§ TEXT EXTRACT
============
ADSM-L

Re: TSM Database Disk Layout Recommendations

2002-10-08 13:29:55
Subject: Re: TSM Database Disk Layout Recommendations
From: Roger Deschner <rogerd AT UIC DOT EDU>
To: ADSM-L AT VM.MARIST DOT EDU
Date: Tue, 8 Oct 2002 12:19:06 -0500
Thanks, Paul, for putting this into a bit of perspective. RAID-5 is,
indeed, not always bad, and the disk tuning parameters can be critical.
I'm going to try something like your vmtune parameters when we move to a
larger machine in a couple weeks, which will be a RS/6000 6H1
configuration fairly close to yours.

I have been saying to avoid RAID-5 like the plague - for the Database
only. If you think about how the Database, Log, and Disk storage pools
work and are accessed, they are very different from one another.

THE DATABASE is accessed randomly, even during backup, and it's normal
state of affairs is to be somewhat fragmented. RAID-5 will perform badly
in this environment. It's an even mix of reads and writes, scattered
randomly across the entire database. Even DBBackup, which is a heavily
read operation, is not sequential at all, due to normal fragmentation.
And, DBBackup is rarely the only thing running when it runs - the system
always has to do something else at the same time, which pulls the disk
arm away from where it was reading. Mirrored JBOD disks are the only way
to go, and as many of them as possible. You want lots of disk arms, to
improve your multiprogramming level and ultimately the throughput (as
opposed to performance!) of your entire system.
============
§ DATASET
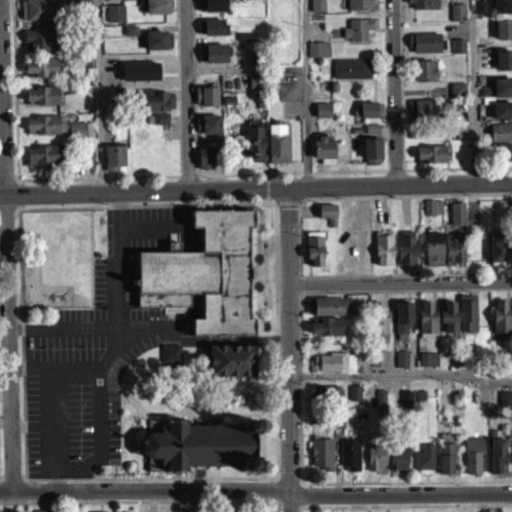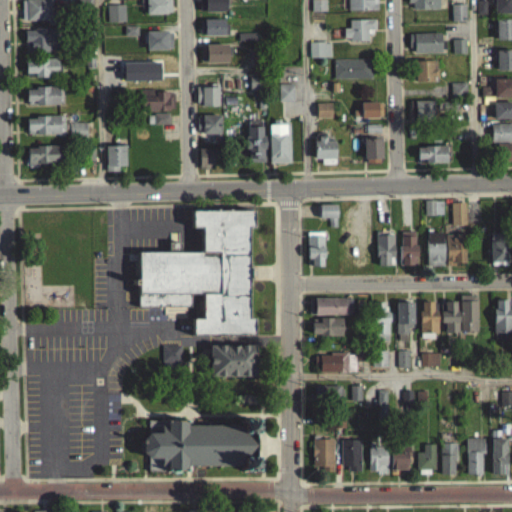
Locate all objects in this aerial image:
building: (361, 7)
building: (422, 7)
building: (212, 8)
building: (82, 9)
building: (502, 9)
building: (157, 10)
building: (317, 10)
building: (480, 13)
building: (36, 15)
building: (457, 18)
building: (114, 19)
building: (211, 32)
building: (503, 34)
building: (357, 35)
building: (130, 36)
building: (38, 45)
building: (158, 46)
building: (424, 48)
building: (457, 52)
building: (319, 55)
building: (216, 59)
building: (503, 65)
building: (40, 73)
building: (351, 74)
building: (423, 76)
building: (253, 89)
building: (497, 94)
road: (471, 95)
road: (397, 96)
road: (306, 97)
building: (285, 98)
road: (187, 99)
building: (206, 100)
building: (41, 101)
building: (453, 105)
building: (155, 106)
building: (422, 114)
building: (501, 115)
building: (322, 116)
building: (368, 116)
building: (160, 124)
road: (1, 126)
building: (43, 130)
building: (210, 130)
building: (77, 136)
building: (500, 137)
building: (254, 147)
building: (278, 149)
building: (371, 154)
building: (323, 157)
building: (503, 158)
building: (431, 159)
building: (43, 161)
building: (207, 162)
building: (114, 163)
road: (257, 196)
road: (1, 202)
building: (432, 213)
building: (327, 219)
building: (456, 219)
road: (148, 226)
building: (497, 252)
building: (511, 252)
building: (314, 254)
building: (383, 254)
building: (406, 254)
building: (433, 254)
building: (453, 254)
road: (118, 270)
building: (202, 279)
building: (204, 280)
road: (399, 287)
building: (329, 312)
building: (467, 319)
building: (449, 322)
building: (427, 323)
building: (501, 323)
building: (402, 324)
road: (79, 327)
building: (378, 328)
building: (326, 332)
road: (287, 345)
road: (6, 349)
parking lot: (93, 351)
building: (168, 360)
building: (170, 362)
building: (379, 364)
building: (401, 364)
building: (229, 365)
building: (428, 365)
building: (230, 366)
road: (54, 367)
building: (336, 367)
road: (399, 374)
building: (327, 399)
building: (354, 399)
road: (100, 401)
building: (380, 403)
building: (405, 404)
building: (505, 404)
road: (53, 432)
building: (196, 450)
building: (197, 451)
building: (349, 460)
building: (497, 460)
building: (321, 461)
building: (473, 461)
building: (375, 462)
building: (398, 464)
building: (446, 464)
building: (425, 465)
road: (144, 496)
road: (399, 501)
road: (288, 504)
============
§ PROMPT
Duplicate the mailing list post on TSM database disk layout in full, word for word. The records have no connection to the mailing list post on TSM database disk layout.

§ WORKED SOLUTION
ADSM-L

Re: TSM Database Disk Layout Recommendations

2002-10-08 13:29:55
Subject: Re: TSM Database Disk Layout Recommendations
From: Roger Deschner <rogerd AT UIC DOT EDU>
To: ADSM-L AT VM.MARIST DOT EDU
Date: Tue, 8 Oct 2002 12:19:06 -0500
Thanks, Paul, for putting this into a bit of perspective. RAID-5 is,
indeed, not always bad, and the disk tuning parameters can be critical.
I'm going to try something like your vmtune parameters when we move to a
larger machine in a couple weeks, which will be a RS/6000 6H1
configuration fairly close to yours.

I have been saying to avoid RAID-5 like the plague - for the Database
only. If you think about how the Database, Log, and Disk storage pools
work and are accessed, they are very different from one another.

THE DATABASE is accessed randomly, even during backup, and it's normal
state of affairs is to be somewhat fragmented. RAID-5 will perform badly
in this environment. It's an even mix of reads and writes, scattered
randomly across the entire database. Even DBBackup, which is a heavily
read operation, is not sequential at all, due to normal fragmentation.
And, DBBackup is rarely the only thing running when it runs - the system
always has to do something else at the same time, which pulls the disk
arm away from where it was reading. Mirrored JBOD disks are the only way
to go, and as many of them as possible. You want lots of disk arms, to
improve your multiprogramming level and ultimately the throughput (as
opposed to performance!) of your entire system.